[Exercise data Boundary: Start]
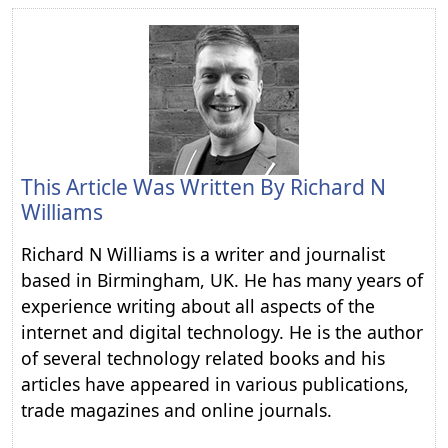
This Article Was Written By
Richard N
Williams
Richard N Williams is a writer and journalist
based in Birmingham, UK. He has many years of
experience writing about all aspects of the
internet and digital technology. He is the author
of several technology related books and his
articles have appeared in various publications,
trade magazines and online journals.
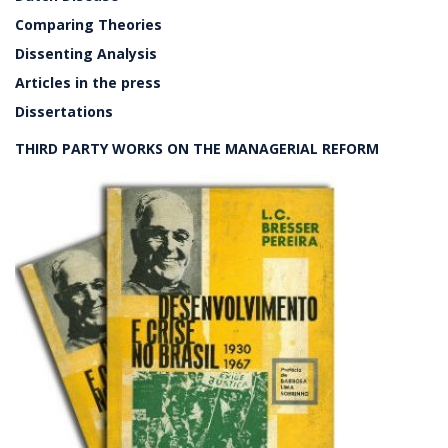
Comparing Theories
Dissenting Analysis
Articles in the press
Dissertations
THIRD PARTY WORKS ON THE MANAGERIAL REFORM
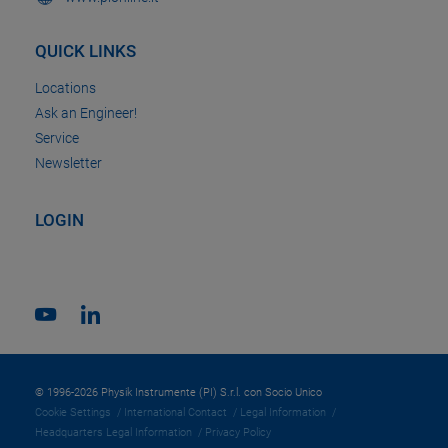
QUICK LINKS
Locations
Ask an Engineer!
Service
Newsletter
LOGIN
© 1996-2026 Physik Instrumente (PI) S.r.l. con Socio Unico
Cookie Settings
International Contact
Legal Information
Headquarters Legal Information
Privacy Policy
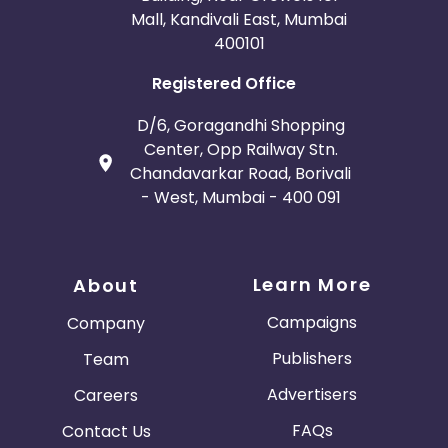
Mall, Kandivali East, Mumbai
400101
Registered Office
D/6, Goragandhi Shopping
Center, Opp Railway Stn.
Chandavarkar Road, Borivali
- West, Mumbai - 400 091
Learn More
About
Campaigns
Company
Publishers
Team
Advertisers
Careers
FAQs
Contact Us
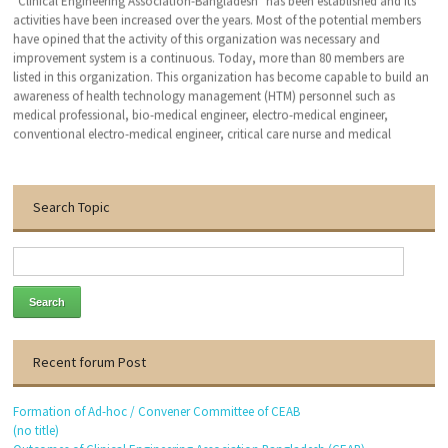
activities have been increased over the years. Most of the potential members
have opined that the activity of this organization was necessary and
improvement system is a continuous. Today, more than 80 members are
listed in this organization. This organization has become capable to build an
awareness of health technology management (HTM) personnel such as
medical professional, bio-medical engineer, electro-medical engineer,
conventional electro-medical engineer, critical care nurse and medical
technologist. We hope that, this organization will bring an excellent patient
outcomes related to the medical devises by applying clinical engineering (CE-
HTM) practice.
Search Topic
With the warmest regards
Dr. Engr. Md. Anwar Hossain
Founder General Secretary
Thanks to visit our website.
Recent forum Post
Formation of Ad-hoc / Convener Committee of CEAB
(no title)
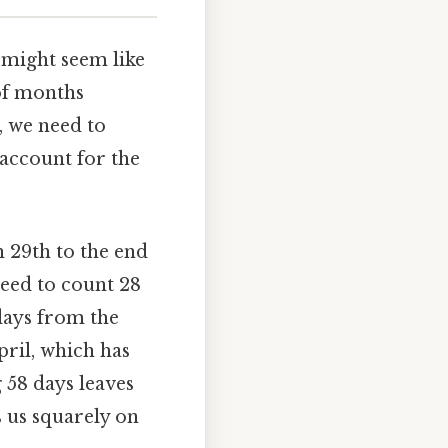
, might seem like
 of months
, we need to
account for the
h 29th to the end
need to count 28
days from the
pril, which has
 58 days leaves
 us squarely on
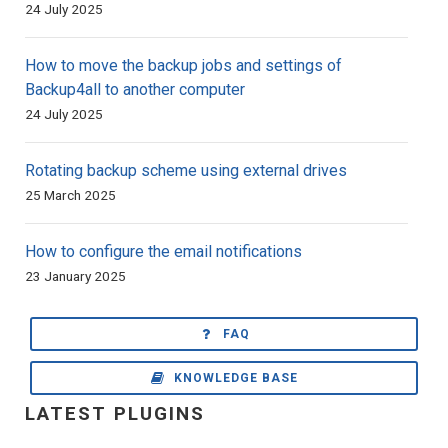
24 July 2025
How to move the backup jobs and settings of
Backup4all to another computer
24 July 2025
Rotating backup scheme using external drives
25 March 2025
How to configure the email notifications
23 January 2025
FAQ
KNOWLEDGE BASE
LATEST PLUGINS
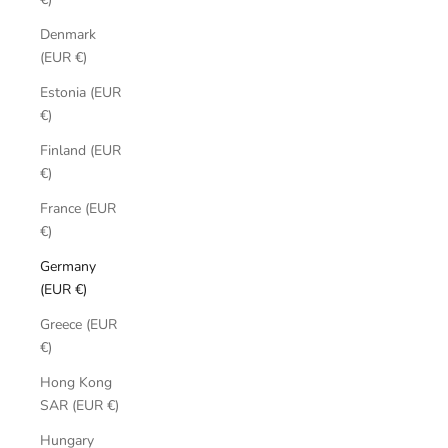
Denmark
(EUR €)
Estonia (EUR
€)
Finland (EUR
€)
France (EUR
€)
Germany
(EUR €)
Greece (EUR
€)
Hong Kong
SAR (EUR €)
Hungary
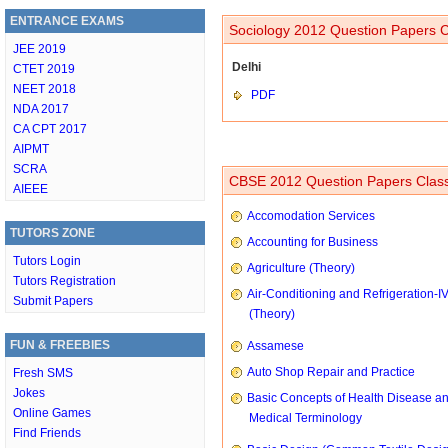
ENTRANCE EXAMS
Sociology 2012 Question Papers C
JEE 2019
Delhi
CTET 2019
NEET 2018
PDF
NDA 2017
CA CPT 2017
AIPMT
SCRA
CBSE 2012 Question Papers Class
AIEEE
Accomodation Services
TUTORS ZONE
Accounting for Business
Tutors Login
Agriculture (Theory)
Tutors Registration
Air-Conditioning and Refrigeration-I
Submit Papers
(Theory)
FUN & FREEBIES
Assamese
Auto Shop Repair and Practice
Fresh SMS
Jokes
Basic Concepts of Health Disease a
Online Games
Medical Terminology
Find Friends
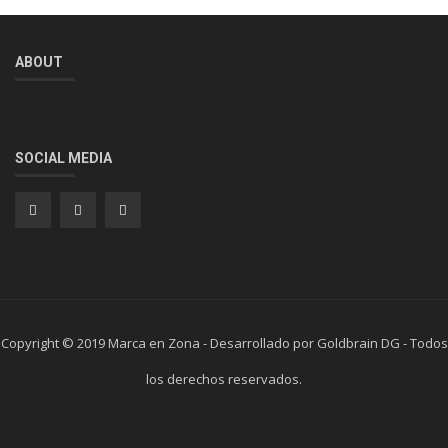
ABOUT
SOCIAL MEDIA
Copyright © 2019 Marca en Zona - Desarrollado por Goldbrain DG - Todos
los derechos reservados.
[Exercise data Boundary: End]
» **Problem requirements**:
In your copy of the entries above, keep the text exact and leave out the pictures.

» **Answer**:
This Article Was Written By
Richard N
Williams
Richard N Williams is a writer and journalist
based in Birmingham, UK. He has many years of
experience writing about all aspects of the
internet and digital technology. He is the author
of several technology related books and his
articles have appeared in various publications,
trade magazines and online journals.
Comparing Theories
Dissenting Analysis
Articles in the press
Dissertations
THIRD PARTY WORKS ON THE MANAGERIAL REFORM
QUICK LINKS
Locations
Ask an Engineer!
Service
Newsletter
LOGIN
© 1996-2026 Physik Instrumente (PI) S.r.l. con Socio Unico
Cookie Settings
International Contact
Legal Information
Headquarters Legal Information
Privacy Policy
Mall, Kandivali East, Mumbai
400101
Registered Office
D/6, Goragandhi Shopping
Center, Opp Railway Stn.
Chandavarkar Road, Borivali
- West, Mumbai - 400 091
Learn More
About
Campaigns
Company
Publishers
Team
Advertisers
Careers
FAQs
Contact Us
activities have been increased over the years. Most of the potential members
have opined that the activity of this organization was necessary and
improvement system is a continuous. Today, more than 80 members are
listed in this organization. This organization has become capable to build an
awareness of health technology management (HTM) personnel such as
medical professional, bio-medical engineer, electro-medical engineer,
conventional electro-medical engineer, critical care nurse and medical
technologist. We hope that, this organization will bring an excellent patient
outcomes related to the medical devises by applying clinical engineering (CE-
HTM) practice.
Search Topic
With the warmest regards
Dr. Engr. Md. Anwar Hossain
Founder General Secretary
Thanks to visit our website.
Recent forum Post
Formation of Ad-hoc / Convener Committee of CEAB
(no title)
, might seem like
 of months
, we need to
account for the
h 29th to the end
need to count 28
days from the
pril, which has
 58 days leaves
 us squarely on
24 July 2025
How to move the backup jobs and settings of
Backup4all to another computer
24 July 2025
Rotating backup scheme using external drives
25 March 2025
How to configure the email notifications
23 January 2025
FAQ
KNOWLEDGE BASE
LATEST PLUGINS
Denmark
(EUR €)
Estonia (EUR
€)
Finland (EUR
€)
France (EUR
€)
Germany
(EUR €)
Greece (EUR
€)
Hong Kong
SAR (EUR €)
Hungary
ENTRANCE EXAMS
Sociology 2012 Question Papers C
JEE 2019
Delhi
CTET 2019
NEET 2018
PDF
NDA 2017
CA CPT 2017
AIPMT
SCRA
CBSE 2012 Question Papers Class
AIEEE
Accomodation Services
TUTORS ZONE
Accounting for Business
Tutors Login
Agriculture (Theory)
Tutors Registration
Air-Conditioning and Refrigeration-I
Submit Papers
(Theory)
FUN & FREEBIES
Assamese
Auto Shop Repair and Practice
Fresh SMS
Jokes
Basic Concepts of Health Disease a
Online Games
Medical Terminology
Find Friends
ABOUT
SOCIAL MEDIA
Copyright © 2019 Marca en Zona - Desarrollado por Goldbrain DG - Todos
los derechos reservados.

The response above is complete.